Strona:Ludwik Gallet - Kapitan Czart. Przygody Cyrana de Bergerac.djvu/455

Ta strona została przepisana.

— Zaczynają wychodzić — rzekła cichym głosem Paketa.
— Tak — szepnęła, drżąc, Gilberta — wszystko skończone.
Wygalowany służący zjawił się w tejże chwili w salonie i, skłaniając się przed margrabią, oznajmił, że karety już zaszły.
— Panie i panowie — rzekł głośno margrabia — jedziemy.
I wyciągnął rękę do córki.
Ale Gilberta zachwiała się i na fotel upadła, szepcząc niewyraźnie:
— Ach, nie! nie mogę!
Na znak swej pani, Paketa wyszła z salonu i powróciła za chwilę, niosąc szklankę wody na srebrnej tacy.

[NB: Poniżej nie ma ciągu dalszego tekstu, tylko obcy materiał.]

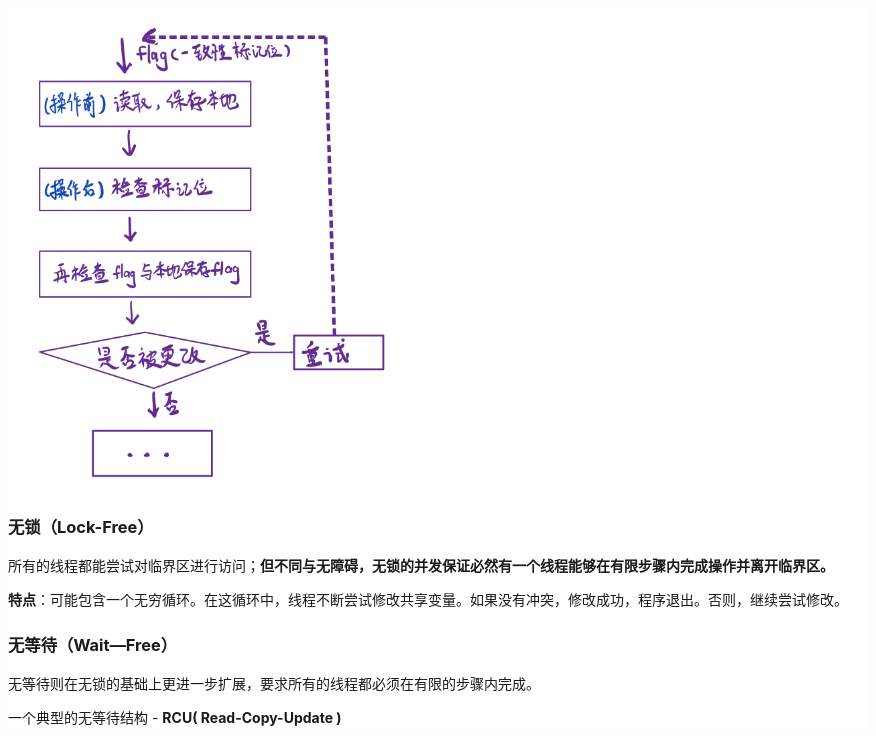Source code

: <img src="img/01/image-20200914210246016.png" alt="image-20200914210246016" style="zoom:67%;" />

### 无锁（Lock-Free）

所有的线程都能尝试对临界区进行访问；**但不同与无障碍，无锁的并发保证必然有一个线程能够在有限步骤内完成操作并离开临界区。**



**特点**：可能包含一个无穷循环。在这循环中，线程不断尝试修改共享变量。如果没有冲突，修改成功，程序退出。否则，继续尝试修改。



### 无等待（Wait—Free）

无等待则在无锁的基础上更进一步扩展，要求所有的线程都必须在有限的步骤内完成。



一个典型的无等待结构 - **RCU( Read-Copy-Update )**
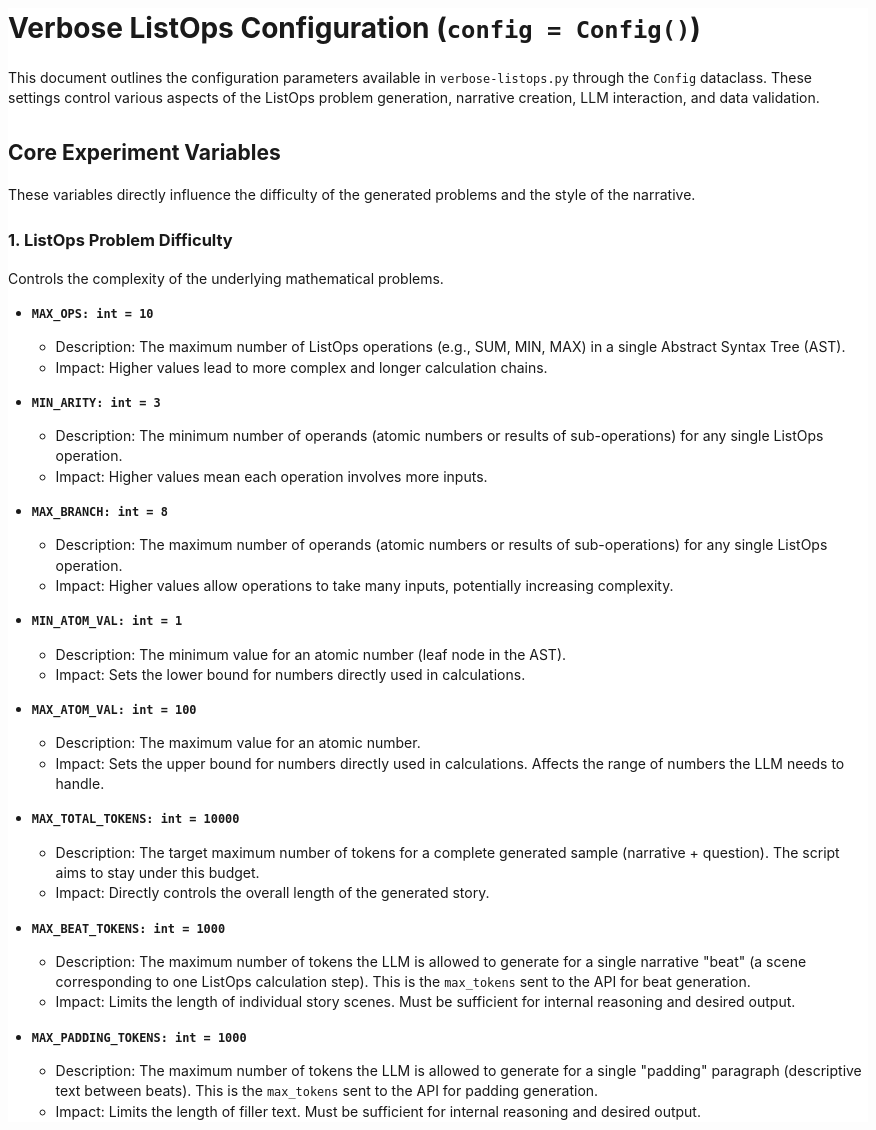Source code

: # Verbose ListOps Configuration (`config = Config()`)

This document outlines the configuration parameters available in `verbose-listops.py` through the `Config` dataclass. These settings control various aspects of the ListOps problem generation, narrative creation, LLM interaction, and data validation.

## Core Experiment Variables

These variables directly influence the difficulty of the generated problems and the style of the narrative.

### 1. ListOps Problem Difficulty

Controls the complexity of the underlying mathematical problems.

*   **`MAX_OPS: int = 10`**
    *   Description: The maximum number of ListOps operations (e.g., SUM, MIN, MAX) in a single Abstract Syntax Tree (AST).
    *   Impact: Higher values lead to more complex and longer calculation chains.

*   **`MIN_ARITY: int = 3`**
    *   Description: The minimum number of operands (atomic numbers or results of sub-operations) for any single ListOps operation.
    *   Impact: Higher values mean each operation involves more inputs.

*   **`MAX_BRANCH: int = 8`**
    *   Description: The maximum number of operands (atomic numbers or results of sub-operations) for any single ListOps operation.
    *   Impact: Higher values allow operations to take many inputs, potentially increasing complexity.

*   **`MIN_ATOM_VAL: int = 1`**
    *   Description: The minimum value for an atomic number (leaf node in the AST).
    *   Impact: Sets the lower bound for numbers directly used in calculations.

*   **`MAX_ATOM_VAL: int = 100`**
    *   Description: The maximum value for an atomic number.
    *   Impact: Sets the upper bound for numbers directly used in calculations. Affects the range of numbers the LLM needs to handle.

*   **`MAX_TOTAL_TOKENS: int = 10000`**
    *   Description: The target maximum number of tokens for a complete generated sample (narrative + question). The script aims to stay under this budget.
    *   Impact: Directly controls the overall length of the generated story.

*   **`MAX_BEAT_TOKENS: int = 1000`**
    *   Description: The maximum number of tokens the LLM is allowed to generate for a single narrative "beat" (a scene corresponding to one ListOps calculation step). This is the `max_tokens` sent to the API for beat generation.
    *   Impact: Limits the length of individual story scenes. Must be sufficient for internal reasoning and desired output.

*   **`MAX_PADDING_TOKENS: int = 1000`**
    *   Description: The maximum number of tokens the LLM is allowed to generate for a single "padding" paragraph (descriptive text between beats). This is the `max_tokens` sent to the API for padding generation.
    *   Impact: Limits the length of filler text. Must be sufficient for internal reasoning and desired output.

— Uspokój się pani — rzekł Roland do narzeczonej. — Opanuj wzruszenie. Zaczekamy na pani rozkazy.
— O! nie będziesz pan czekał długo.
Wzięła szklankę do ręki, umaczała w wodzie usta i w tejże chwili wpuściła do niej oderwaną od naszyjnika perłę.
Zgodnie z zapowiedzią Zilli perła rozpuściła się prawie natychmiast, nie zamącając ani trochę kryształowej czystości płynu.
Usta Gilberty poruszyły się lekko. Modliła się pewnie.
Następnie, wolnym ruchem, podniosła szklankę.
W chwili, gdy rzuciwszy dokoła siebie ostatnie spojrzenie żalu, czy też nadziei, do ust ją przytykała, wielkie drzwi salonu otwarły się z łoskotem na całą szerokość, i wśród wielkiej ciszy, która tam zapanowała, służący obwieścił głosem donośnym:
— Jaśnie wielmożny wicehrabia Ludwik de Lembrat! Jaśnie wielmożny Sawinjusz Cyrano de Bergerac!